Transcribed page text
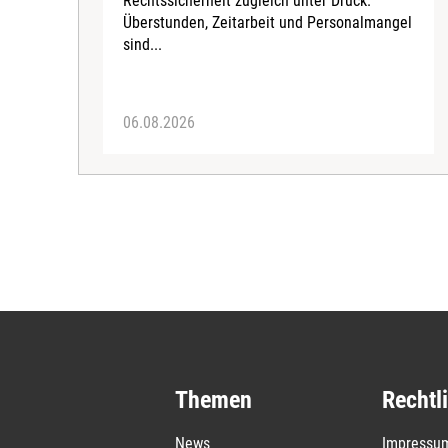
Rechtssicherheit zugleich unter Druck.
Überstunden, Zeitarbeit und Personalmangel
sind...
06.08.2026
Themen
Rechtl
News
Impressu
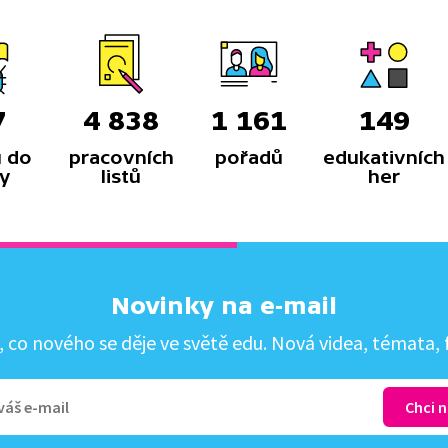
7
4 838
1 161
149
 do
pracovních
pořadů
edukativních
y
listů
her
Novinky na e-mail
co nového se děje ve světě edu. Nová videa, témata, f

WHAT IS NEEDED: Write out the transcribed text from all the entries again, switching "News" to "Neuigkeiten" and keeping every other line unchanged. Omit the pictures.

ANSWER AREA:
Rechtssicherheit zugleich unter Druck.
Überstunden, Zeitarbeit und Personalmangel
sind...
06.08.2026
Themen
Rechtl
Neuigkeiten
Impressu
7
4 838
1 161
149
 do
pracovních
pořadů
edukativních
y
listů
her
Novinky na e-mail
co nového se děje ve světě edu. Nová videa, témata, f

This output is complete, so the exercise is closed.